[Document layout detection data]
== Segment start ==

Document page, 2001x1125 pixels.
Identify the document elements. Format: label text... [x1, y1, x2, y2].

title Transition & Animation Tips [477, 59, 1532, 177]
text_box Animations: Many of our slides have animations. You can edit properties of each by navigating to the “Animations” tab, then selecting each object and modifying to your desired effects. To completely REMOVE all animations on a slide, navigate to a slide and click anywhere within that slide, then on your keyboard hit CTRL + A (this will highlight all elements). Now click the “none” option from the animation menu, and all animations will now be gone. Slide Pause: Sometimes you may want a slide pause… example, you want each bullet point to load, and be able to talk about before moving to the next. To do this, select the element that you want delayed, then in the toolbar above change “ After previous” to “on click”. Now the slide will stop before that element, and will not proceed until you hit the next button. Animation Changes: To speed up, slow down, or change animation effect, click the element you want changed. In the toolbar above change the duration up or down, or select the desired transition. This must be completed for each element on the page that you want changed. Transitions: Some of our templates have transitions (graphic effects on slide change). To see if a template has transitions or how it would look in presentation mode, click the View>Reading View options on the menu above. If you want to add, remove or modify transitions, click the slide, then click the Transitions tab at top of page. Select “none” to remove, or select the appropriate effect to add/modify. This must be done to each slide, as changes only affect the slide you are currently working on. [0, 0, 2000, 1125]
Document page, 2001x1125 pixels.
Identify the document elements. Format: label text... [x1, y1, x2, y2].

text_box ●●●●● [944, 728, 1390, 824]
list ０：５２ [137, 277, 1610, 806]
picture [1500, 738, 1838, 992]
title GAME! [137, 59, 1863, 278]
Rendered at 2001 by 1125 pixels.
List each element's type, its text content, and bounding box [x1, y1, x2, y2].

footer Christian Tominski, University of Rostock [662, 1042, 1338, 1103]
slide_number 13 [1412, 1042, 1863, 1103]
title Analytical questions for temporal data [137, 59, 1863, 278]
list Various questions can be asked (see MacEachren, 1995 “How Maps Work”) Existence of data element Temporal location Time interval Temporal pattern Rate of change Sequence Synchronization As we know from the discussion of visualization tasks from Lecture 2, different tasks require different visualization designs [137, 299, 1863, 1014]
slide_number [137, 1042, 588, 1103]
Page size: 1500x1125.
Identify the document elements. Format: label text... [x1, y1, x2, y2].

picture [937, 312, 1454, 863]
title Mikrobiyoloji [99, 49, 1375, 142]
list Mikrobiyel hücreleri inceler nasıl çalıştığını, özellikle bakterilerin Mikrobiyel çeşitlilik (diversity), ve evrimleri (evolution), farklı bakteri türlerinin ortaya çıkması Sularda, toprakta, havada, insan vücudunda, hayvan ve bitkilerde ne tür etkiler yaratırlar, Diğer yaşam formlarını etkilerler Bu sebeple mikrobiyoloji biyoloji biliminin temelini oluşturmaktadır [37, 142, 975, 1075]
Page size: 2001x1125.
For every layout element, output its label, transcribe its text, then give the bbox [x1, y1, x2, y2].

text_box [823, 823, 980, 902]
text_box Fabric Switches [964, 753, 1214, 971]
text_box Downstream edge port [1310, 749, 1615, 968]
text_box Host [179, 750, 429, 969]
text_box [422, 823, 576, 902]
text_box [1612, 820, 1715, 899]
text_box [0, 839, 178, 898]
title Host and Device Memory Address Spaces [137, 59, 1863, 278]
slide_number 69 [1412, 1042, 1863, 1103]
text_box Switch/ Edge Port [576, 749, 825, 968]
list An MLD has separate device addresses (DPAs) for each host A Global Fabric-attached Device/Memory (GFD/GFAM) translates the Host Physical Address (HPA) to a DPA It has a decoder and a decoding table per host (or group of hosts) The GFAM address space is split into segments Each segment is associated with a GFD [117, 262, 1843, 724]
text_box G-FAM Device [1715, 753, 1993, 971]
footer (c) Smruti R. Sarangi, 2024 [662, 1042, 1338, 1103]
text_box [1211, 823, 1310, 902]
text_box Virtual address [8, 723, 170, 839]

== Segment end ==

### Try it
What you return should be the lines from the beginning of the records through the one that contains "Rendered at 2001 by 1125 pixels.", repeated exactly and with no additions.

### Solution
Document page, 2001x1125 pixels.
Identify the document elements. Format: label text... [x1, y1, x2, y2].

title Transition & Animation Tips [477, 59, 1532, 177]
text_box Animations: Many of our slides have animations. You can edit properties of each by navigating to the “Animations” tab, then selecting each object and modifying to your desired effects. To completely REMOVE all animations on a slide, navigate to a slide and click anywhere within that slide, then on your keyboard hit CTRL + A (this will highlight all elements). Now click the “none” option from the animation menu, and all animations will now be gone. Slide Pause: Sometimes you may want a slide pause… example, you want each bullet point to load, and be able to talk about before moving to the next. To do this, select the element that you want delayed, then in the toolbar above change “ After previous” to “on click”. Now the slide will stop before that element, and will not proceed until you hit the next button. Animation Changes: To speed up, slow down, or change animation effect, click the element you want changed. In the toolbar above change the duration up or down, or select the desired transition. This must be completed for each element on the page that you want changed. Transitions: Some of our templates have transitions (graphic effects on slide change). To see if a template has transitions or how it would look in presentation mode, click the View>Reading View options on the menu above. If you want to add, remove or modify transitions, click the slide, then click the Transitions tab at top of page. Select “none” to remove, or select the appropriate effect to add/modify. This must be done to each slide, as changes only affect the slide you are currently working on. [0, 0, 2000, 1125]
Document page, 2001x1125 pixels.
Identify the document elements. Format: label text... [x1, y1, x2, y2].

text_box ●●●●● [944, 728, 1390, 824]
list ０：５２ [137, 277, 1610, 806]
picture [1500, 738, 1838, 992]
title GAME! [137, 59, 1863, 278]
Rendered at 2001 by 1125 pixels.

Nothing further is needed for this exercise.